2. The team’s velocity drops and what you’re shipping feels like a Frankenstein.

As the company’s headcount grows without a PM, you will start noticing everyone (yes, EVERYONE) feels like they should have a say about the product experience — from the font to the color of the button to the backend logic. It’s not a bad thing to have a culture where there’s collective sense of ownership, and it’s very important to make sure the voice of the relevant stakeholders is heard. You need a PM who can “herd the cats” effectively and apply judgement on incorporating the opinions and feedback without sacrificing the integrity of the user experience.

3. What’s shipped lacks polish and completeness.

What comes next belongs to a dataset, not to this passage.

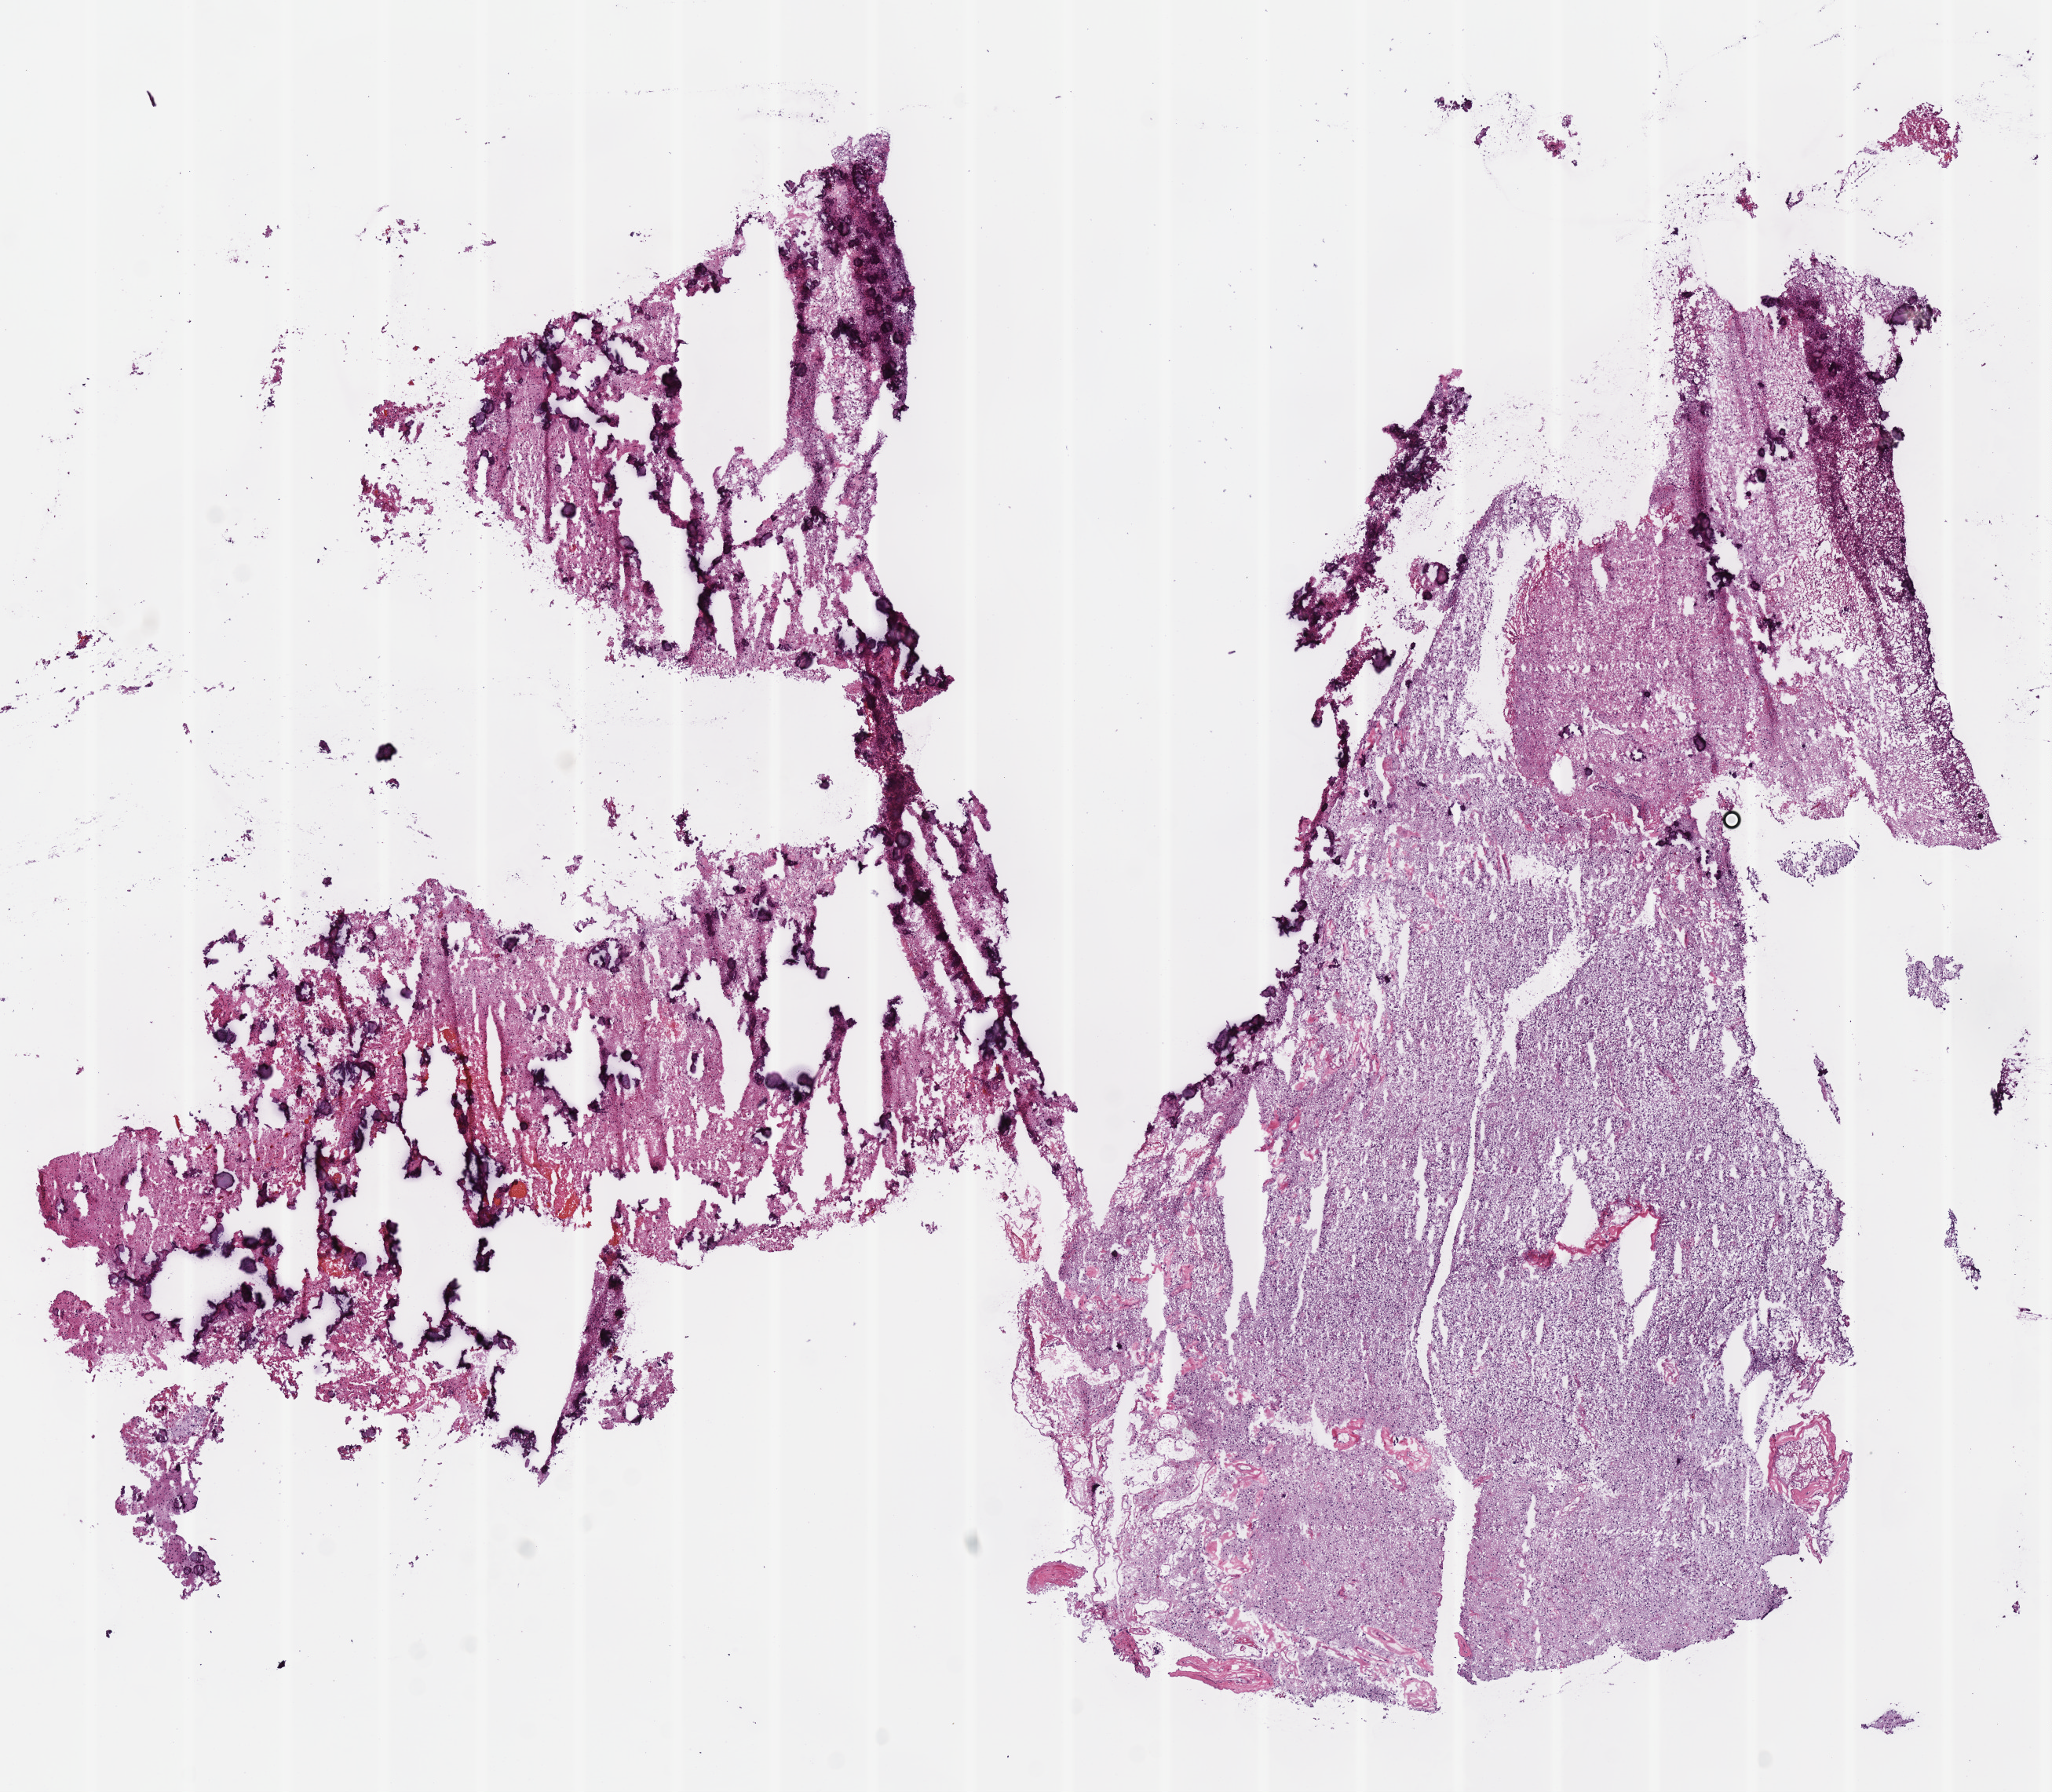
H&E whole-slide image — whole scanned area (about 10.3 x 9.0 mm, from a 40x scan) shown as a low-resolution overview; frozen section from the top of the tissue portion; brain, primary tumour sample. Female, age 31 years at initial diagnosis. Histologic grade: G2 (moderately differentiated). Composition of this section per pathologist review: tumour cells 100%, tumour nuclei 65%, normal cells 0%, stromal cells 0%, necrosis 0%.
• histologic diagnosis: Astrocytoma, NOS (cerebrum)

Missing edge cases. Sloppy user-facing copy. Forgotten trigger email that’s critical to the user journey. These are just a few small, but important examples of how the quality of your product could suffer when there’s no one fully responsible for the end-to-end product experience.

4. You aren’t continually iterating.

Related to the above, when you don’t have a directly responsible individual (“DRI”) who’s tasked with driving the product forward, the organization can quickly fall into the trap of shipping one-off features. Shipping V1s is important, but it’s a huge missed opportunity if you can’t use what you learn from user feedback and product performance metrics to ship V2, V3 and beyond.

The Qualities of a Great First Product Hire

Due to the cross-functional nature of their job, PMs can often come from different backgrounds and have different experiences. That said, there are certain qualities that’ll help your first PM succeed in the nascent stage of company- and product-building:

1. Seniority and experience level.

How senior you go for your first product hire depends on whether the company will be in a place to accelerate its product development well beyond the bandwidth of one single PM in the next 3–6 months.

If you need build out a product team soon, you should aim for someone who has seen the movie before. She should be able to roll up her sleeves to execute before a team is in place and step into the leadership role to build out a team quickly.

Otherwise, your best bet is to find a solid senior PM who has managed large scopes and shipped a diverse variety of product experiences. She should be able to hit the ground running without senior product guidance. Bonus if you can find someone who demonstrates the capacity to scale with the company, as this person might become your best Head of Product candidate 18 months from now.

2. Do-it-all without hand-holding.

Regardless of the seniority level, your first product hire will be walking into the wild-wild-west the moment she steps into the office — there likely isn’t a roadmap, sprint planning, standard QA/UAT process, decision-making mechanism across stakeholders, etc.

To succeed, this person needs to have the attitude and aptitude of doing it all without needing instructions.

She’ll need them both while helping the company figure out how the product team should work and constantly unblocking herself to ship products at a high velocity with few resources.

3. Flexibility.

I sometimes describe the job of a PM as “filling in the white space” — the job description changes based on what your teammates (engineers, designers, analysts) are good at and like to do. This is especially true at early-stage startups when the team is less complete.

When I first started as a PM at Blue Apron, there was no product design team, no dedicated analytics resources, and no engineering managers — so I quickly learned to double as a UX designer in the way I spec’d out the product, write my own SQL queries to get answers, and review technical architectural decisions with our engineers. As we started to build out more specialized functional teams, the PMs were able to focus on filling up different part of the white space.

Given the pace of change at early-stage companies, the ability and willingness to wax and wane as the white space changes is key for any PM to succeed — but it’s especially important for your first PM. Not only will this adaptability help them succeed in the months after they join, but it’ll also set the standard for future PMs that come on board.